On a constant currency (CC) basis, the results would have been somewhat more favourable than the real figures posted above – for example, full year adjusted EBITDA was up 4% in 2022 on a CC basis, according to IGT.

News nugget

In addition to reducing its net debt leverage from 3.5x at the end of 2021 to 3.1x at the end of 2022, IGT signed a number of new or extended supply contracts during the year.

It was awarded multiple lottery facilities management contract extensions, including a four-year extension in New York, a seven-year extension in Georgia, a 20-year extension in Rhode Island and a three-year extension in Missouri.

The business also won a new 10-year instant ticket printing and services contract in Texas.

CEO Vince Sadusky commented on the new Texas contract: “We potentially have a greater opportunity on the printing side as we don’t have a significant share of that business, and there are some printing contracts coming up. 

“That business is interesting.

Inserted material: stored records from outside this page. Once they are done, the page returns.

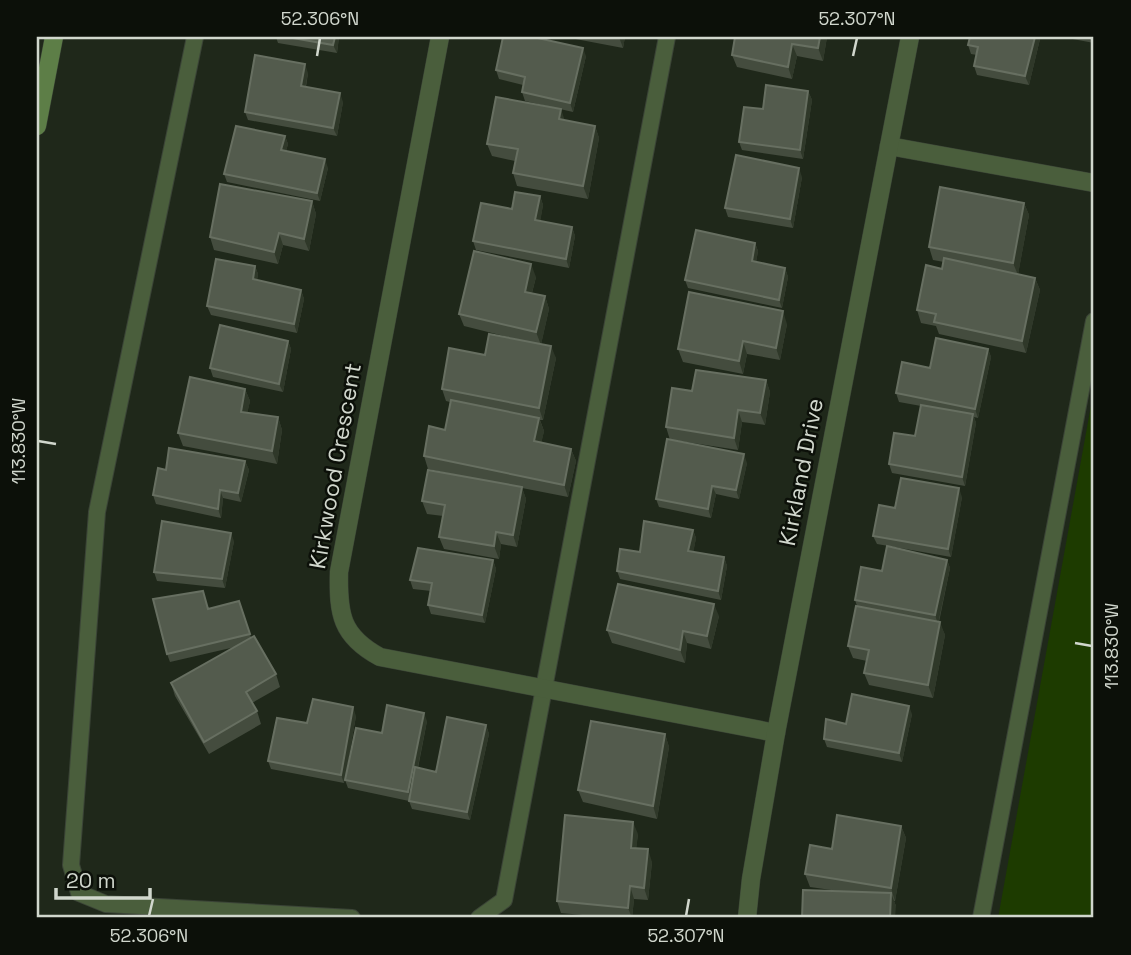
<svg xmlns="http://www.w3.org/2000/svg" width="1131" height="955" viewBox="0 0 1131 955" font-family="'Space Grotesk',sans-serif">
	<style>
		.green { fill: #1d3b00 }
		.lines { fill: none; stroke-linecap: round; stroke-linejoin: round }
		.service-casing { stroke: #3b4437; stroke-width: 18 }
		.minor-casing { stroke: #3b4437; stroke-width: 19 }
		.secondary-casing { stroke: #3b4437; stroke-width: 19 }
		.service { stroke: #4a5e3c; stroke-width: 16 }
		.minor { stroke: #4a5e3c; stroke-width: 18 }
		.secondary { stroke: #5d7e47; stroke-width: 18 }
		.wall { fill: #444c3e }
		.shaded-wall { fill: #2f3829 }
		.building { fill: #535b4d; stroke: #676f61; stroke-width: 2 }
		.ticks { fill: none; stroke: #d1d7cd; stroke-width: 2.5 }
		.labels { text-anchor: middle; stroke-width: 5; stroke-linejoin: round; paint-order: stroke }
		.street-label { font-size: 23px; fill: #d1d7cd; stroke: #0c1009 }
		.neatline { fill: none; stroke: #d1d7cd; stroke-width: 2.5 }
		.ticks-label { font-size: 18px; text-anchor: middle; fill: #d1d7cd }
	</style>
	<rect width="100%" height="100%" fill="#1f281a"/>
	<polygon class="green" points="1094,389 1094,918 998,918"/>
	<g class="lines">
		<defs>
			<g id="service">
				<polyline points="195,37 97,512 71,865 79,893 106,904 352,918"/>
				<polyline points="479,918 504,900 667,37"/>
				<polyline points="981,918 1094,321"/>
			</g>
			<g id="minor">
				<path d="M440,37L339,572C338,614 341,636 380,657L776,733"/>
				<polyline points="889,146 1094,183"/>
				<polyline points="747,918 751,879 776,733 910,37"/>
			</g>
			<polyline id="secondary" points="37,126 54,37"/>
		</defs>
		<use href="#service" class="service-casing"/>
		<use href="#minor" class="minor-casing"/>
		<use href="#secondary" class="secondary-casing"/>
		<use href="#service" class="service"/>
		<use href="#minor" class="minor"/>
		<use href="#secondary" class="secondary"/>
	</g>
	<g class="wall">
		<polygon points="276,37 339,37 337,53 278,43"/>
		<polygon points="565,37 625,37 623,48"/>
		<polygon points="735,37 827,37 823,61 797,56 792,79 737,67 732,55"/>
		<polygon points="1062,37 1094,37 1094,43"/>
		<polygon points="1040,39 1029,85 977,75 974,66 977,55 971,54 968,45"/>
		<polygon points="586,56 573,112 525,101 522,92 523,85 499,79 496,70"/>
		<polygon points="308,73 306,87 343,102 337,136 248,120 245,112"/>
		<polygon points="808,91 812,100 803,159 742,150 739,142 763,109"/>
		<polygon points="565,120 595,126 599,138 588,199 517,186 513,173 515,161 492,156 487,144"/>
		<polygon points="285,136 288,144 286,151 328,168 320,201 227,182 224,174"/>
		<polygon points="802,177 793,228 728,217 725,208"/>
		<polygon points="540,196 543,205 540,221 572,227 575,236 569,268 476,250 473,241 512,209"/>
		<polygon points="312,201 316,214 309,251 283,245 278,264 214,250 210,237"/>
		<polygon points="1024,203 1029,215 1018,274 1035,278 1040,290 1026,353 939,334 936,326 921,323 917,310 942,269 944,262 933,260 929,247"/>
		<polygon points="755,243 758,251 756,262 785,268 788,277 782,308 688,288 685,280"/>
		<polygon points="255,266 258,274 257,280 301,290 304,299 297,333 211,315 207,306"/>
		<polygon points="536,277 532,293 545,296 549,309 541,344 556,358 543,420 540,420 544,431 541,443 571,449 576,461 568,497 522,488 526,499 517,547 501,544 499,559 444,549 439,537 443,516 427,514 422,501 481,480 428,469 424,456 445,430 450,402 446,401 442,389 485,355 520,340 464,326 459,314"/>
		<polygon points="787,324 780,360 747,354 743,374 683,362 678,349"/>
		<polygon points="288,341 291,349 283,392 213,377 210,368"/>
		<polygon points="988,349 991,357 978,418 974,417 976,423 965,486 892,473 889,464 915,436 921,406 899,402 896,393 930,368"/>
		<polygon points="766,380 770,392 765,425 742,422 738,450 673,440 747,463 739,499 716,494 711,518 659,507 656,499 670,440 666,427 692,391"/>
		<polygon points="245,389 250,401 247,413 278,417 282,430 277,464 183,446 178,433"/>
		<polygon points="245,461 249,470 241,502 223,498 221,518 156,504 153,495 166,470"/>
		<polygon points="962,497 951,557 877,544 873,536 895,508"/>
		<polygon points="693,530 696,538 693,552 724,557 727,566 721,600 620,579 617,571 640,552"/>
		<polygon points="234,541 225,588 157,581 154,572"/>
		<polygon points="493,560 496,569 485,623 431,614 428,605 431,591 413,589 410,580"/>
		<polygon points="947,560 950,568 939,622 945,635 933,698 869,685 864,673 867,661 853,658 848,646 857,606 855,600"/>
		<polygon points="203,591 208,609 239,601 251,637 276,674 280,687 252,703 257,711 261,724 209,754 175,696 171,683 235,647 170,662 167,654"/>
		<polygon points="719,616 711,649 687,643 685,663 612,643 607,630"/>
		<polygon points="912,714 902,762 827,747 824,739 846,724"/>
		<polygon points="356,716 344,783 271,769 268,761 307,723"/>
		<polygon points="427,721 418,768 436,772 486,725 489,734 470,820 412,809 409,801 348,788 345,780 382,733"/>
		<polygon points="665,734 669,747 657,819 583,802 578,790"/>
		<polygon points="901,826 906,838 895,901 894,901 896,906 838,891 810,887 805,874 832,849"/>
		<polygon points="638,834 636,848 652,862 648,900 634,899 632,918 614,918 561,913 557,901"/>
	</g>
	<g class="shaded-wall">
		<polygon points="335,37 339,37 337,53 333,45"/>
		<polygon points="619,37 625,37 623,48"/>
		<polygon points="820,37 827,37 823,61 818,48"/>
		<polygon points="1035,37 1040,37 1040,39 1029,85 1025,76"/>
		<polygon points="792,44 797,56 792,79 788,67"/>
		<polygon points="583,48 586,56 573,112 570,103"/>
		<polygon points="305,64 308,73 304,94 301,86"/>
		<polygon points="808,91 812,100 803,159 800,150"/>
		<polygon points="340,93 343,102 337,136 333,128"/>
		<polygon points="561,109 565,121 559,119"/>
		<polygon points="595,126 599,138 588,199 583,186"/>
		<polygon points="285,136 288,144 284,159 281,150"/>
		<polygon points="325,159 328,168 320,201 317,193"/>
		<polygon points="799,168 802,177 793,228 790,219"/>
		<polygon points="540,196 543,205 539,229 535,220"/>
		<polygon points="312,201 316,214 309,251 304,239"/>
		<polygon points="1024,203 1029,215 1018,275 1013,263"/>
		<polygon points="572,227 575,236 569,268 566,259"/>
		<polygon points="279,233 283,245 278,264 274,252"/>
		<polygon points="755,243 758,251 755,270 752,261"/>
		<polygon points="531,264 536,277 529,304 525,292"/>
		<polygon points="255,266 258,274 256,288 253,279"/>
		<polygon points="785,268 788,277 782,308 779,300"/>
		<polygon points="1035,278 1040,290 1026,353 1022,341"/>
		<polygon points="301,290 304,299 297,333 294,324"/>
		<polygon points="545,296 549,309 541,345 536,332"/>
		<polygon points="783,311 787,324 780,360 776,348"/>
		<polygon points="288,341 291,349 283,392 279,384"/>
		<polygon points="743,341 747,354 743,374 739,361"/>
		<polygon points="551,346 556,358 543,420 539,408"/>
		<polygon points="988,349 991,357 978,418 975,409"/>
		<polygon points="766,380 770,392 765,425 760,413"/>
		<polygon points="245,389 250,401 245,424 241,412"/>
		<polygon points="738,410 742,422 738,450 734,438"/>
		<polygon points="973,414 976,423 965,486 962,477"/>
		<polygon points="278,417 282,430 277,464 272,451"/>
		<polygon points="539,418 544,431 539,454 534,441"/>
		<polygon points="571,449 576,461 568,497 564,485"/>
		<polygon points="744,454 747,463 739,499 736,490"/>
		<polygon points="245,461 249,470 241,502 238,493"/>
		<polygon points="712,486 716,494 711,518 708,509"/>
		<polygon points="522,487 526,499 517,547 513,535"/>
		<polygon points="959,488 962,497 951,557 948,549"/>
		<polygon points="220,490 223,498 221,518 218,509"/>
		<polygon points="693,530 696,538 692,560 688,551"/>
		<polygon points="496,532 501,544 499,559 494,546"/>
		<polygon points="231,533 234,541 225,588 222,579"/>
		<polygon points="724,557 727,566 721,600 718,591"/>
		<polygon points="493,560 496,569 485,623 482,615"/>
		<polygon points="947,560 950,568 938,624 935,615"/>
		<polygon points="714,604 719,616 711,649 707,636"/>
		<polygon points="940,622 945,635 933,698 928,685"/>
		<polygon points="683,631 687,643 685,663 680,650"/>
		<polygon points="909,706 912,714 902,762 899,753"/>
		<polygon points="353,707 356,716 344,783 341,775"/>
		<polygon points="424,713 427,721 411,801 408,792"/>
		<polygon points="486,725 489,734 470,820 467,812"/>
		<polygon points="665,734 669,747 657,819 653,806"/>
		<polygon points="633,822 638,834 635,860 631,848"/>
		<polygon points="901,826 906,838 895,901 891,888"/>
		<polygon points="648,849 652,862 648,900 644,888"/>
		<polygon points="630,886 634,899 632,918 628,908"/>
		<polygon points="891,893 896,906 895,918 890,918"/>
	</g>
	<g class="building">
		<polygon points="287,37 335,37 333,45"/>
		<polygon points="503,37 533,37 583,48 570,103 522,92 525,77 496,70"/>
		<polygon points="735,37 820,37 818,48 792,44 788,67 732,55"/>
		<polygon points="970,37 1035,37 1025,76 974,66 978,47 968,45"/>
		<polygon points="255,55 305,64 301,86 340,93 333,128 245,112"/>
		<polygon points="766,85 808,91 800,150 739,142 744,107 763,109"/>
		<polygon points="496,97 561,109 559,119 595,126 583,186 513,173 518,149 487,144"/>
		<polygon points="236,126 285,136 281,150 325,159 317,193 224,174"/>
		<polygon points="736,155 799,168 790,219 725,208"/>
		<polygon points="220,184 312,201 304,239 279,233 274,252 210,237"/>
		<polygon points="940,187 1024,203 1013,263 929,247"/>
		<polygon points="515,192 540,196 535,220 572,227 566,259 473,241 481,203 512,209"/>
		<polygon points="696,230 755,243 752,261 785,268 779,300 685,280"/>
		<polygon points="474,251 531,264 525,292 545,296 536,332 459,314"/>
		<polygon points="944,258 1035,278 1022,341 934,322 936,314 917,310 926,265 942,269"/>
		<polygon points="216,259 255,266 253,279 301,290 294,324 207,306"/>
		<polygon points="689,292 783,311 776,348 743,341 739,361 678,349"/>
		<polygon points="220,325 288,341 279,384 210,368"/>
		<polygon points="489,334 551,346 539,408 442,389 449,348 485,355"/>
		<polygon points="936,338 988,349 975,409 896,393 902,362 930,368"/>
		<polygon points="696,370 766,380 760,413 738,410 734,438 666,427 672,388 692,391"/>
		<polygon points="190,377 245,389 241,412 278,417 272,451 178,433"/>
		<polygon points="451,400 539,418 534,441 571,449 564,485 424,456 429,426 445,430"/>
		<polygon points="921,405 973,414 962,477 889,464 894,433 915,436"/>
		<polygon points="667,439 744,454 736,490 712,486 708,509 656,499"/>
		<polygon points="169,448 245,461 238,493 220,490 218,509 153,495 158,468 166,470"/>
		<polygon points="428,470 522,487 513,535 496,532 494,546 439,537 445,505 422,501"/>
		<polygon points="901,478 959,488 948,549 873,536 879,505 895,508"/>
		<polygon points="162,521 231,533 222,579 154,572"/>
		<polygon points="644,521 693,530 688,551 724,557 718,591 617,571 620,549 640,552"/>
		<polygon points="887,546 947,560 935,615 855,600 861,567 882,571"/>
		<polygon points="418,548 493,560 482,615 428,605 432,583 410,580"/>
		<polygon points="618,584 714,604 707,636 683,631 680,650 607,630"/>
		<polygon points="203,591 208,609 239,601 250,634 167,654 153,599"/>
		<polygon points="856,606 940,622 928,685 864,673 869,650 848,646"/>
		<polygon points="254,636 276,674 246,692 257,711 204,742 171,683"/>
		<polygon points="852,694 909,706 899,753 824,739 826,719 846,724"/>
		<polygon points="313,699 353,707 341,775 268,761 277,718 307,723"/>
		<polygon points="387,705 424,713 408,792 345,780 356,728 382,733"/>
		<polygon points="447,717 486,725 467,812 409,801 415,767 436,772"/>
		<polygon points="591,721 665,734 653,806 578,790"/>
		<polygon points="565,815 633,822 631,848 648,849 644,888 630,886 628,908 557,901"/>
		<polygon points="837,815 901,826 891,888 805,874 810,845 832,849"/>
		<polygon points="803,890 891,893 890,918 802,918"/>
	</g>
	<path class="ticks" d="M317,56L320,38M853,56L857,38M38,441L56,444M1075,643L1092,646M149,916L153,899M686,916L689,899"/>
	<g class="labels">
		<g class="street-label">
			<text transform="translate(335 466) rotate(-80)" y="8">Kirkwood Crescent</text>
			<text transform="translate(801 472) rotate(-79)" y="8">Kirkland Drive</text>
		</g>
	</g>
	<rect width="1131" height="955" fill="none" stroke="#0c1009" stroke-width="77"/>
	<path d="M56 888v10h94v-10" fill="none" stroke="#d1d7cd" stroke-width="3.5"/>
	<text x="66" y="888" font-size="21" fill="#d1d7cd" stroke="#0c1009" stroke-width="5" paint-order="stroke">20 m</text>
	<rect x="38" y="38" width="1054" height="878" class="neatline"/>
	<g class="ticks-label">
		<text x="320" y="25">52.306°N</text>
		<text x="857" y="25">52.307°N</text>
		<text transform="translate(19 441) rotate(-90)" y="6">113.830°W</text>
		<text transform="translate(1112 646) rotate(-90)" y="6">113.830°W</text>
		<text x="149" y="942">52.306°N</text>
		<text x="686" y="942">52.307°N</text>
	</g>
</svg>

They’re typically shorter duration contracts, and also there’s been a trend for multi-vendor contracts on the printing side, unlike facilities management which would be impossible to administer.

“So we think we’ve got some opportunity coming up both in 2023 and 2024. I think with the significant investment we’ve made in our print line, as well as our patented technology like Infinity Instants, we’ve got the ability to earn some business, and I think that was an area that wasn’t a significant focus for the company many years ago.”

Best question

JP Morgan VP Jemma Permalloo asked whether IGT’s priorities had changed in recent years with regards to its desire to have an Investment Grade (IG) credit rating.

“I remember in the past you have said that getting to an IG rating would be great but that it was not a priority for IGT. I want to understand if there has been a slight change in your commitment to trying to get to an IG rating, because obviously that would mean a cheaper cost of capital,” she asked.

IGT CFO Max Chiara responded: “I think at the end of the day it’s a matter of where you land on the metrics. If you have an ability to stay within those investment grade metrics, it’s inherent with it to target the investment grade rating.”

Best quote

The best quote also came from Chiara as he elaborated on his response to Permalloo’s question:

IGT CFO Max Chiara: “The truth of the matter is Covid has taught us a lesson. Low-leveraged companies are probably better positioned to weather unexpected storms than highly leveraged companies.”

He added: “With that philosophy in mind, the importance of maintaining tight control on both costs and on cash, and targeting those metrics, definitely supports our value generation trajectory.”

Current trading and outlook

IGT said it expects revenue of around $1bn in Q1 2023 with an operating margin between 22% and 24%.

For the full-year 2023, the firm expects revenue between $4.1bn and $4.3bn in 2023, with an operating margin between 21% and 23%.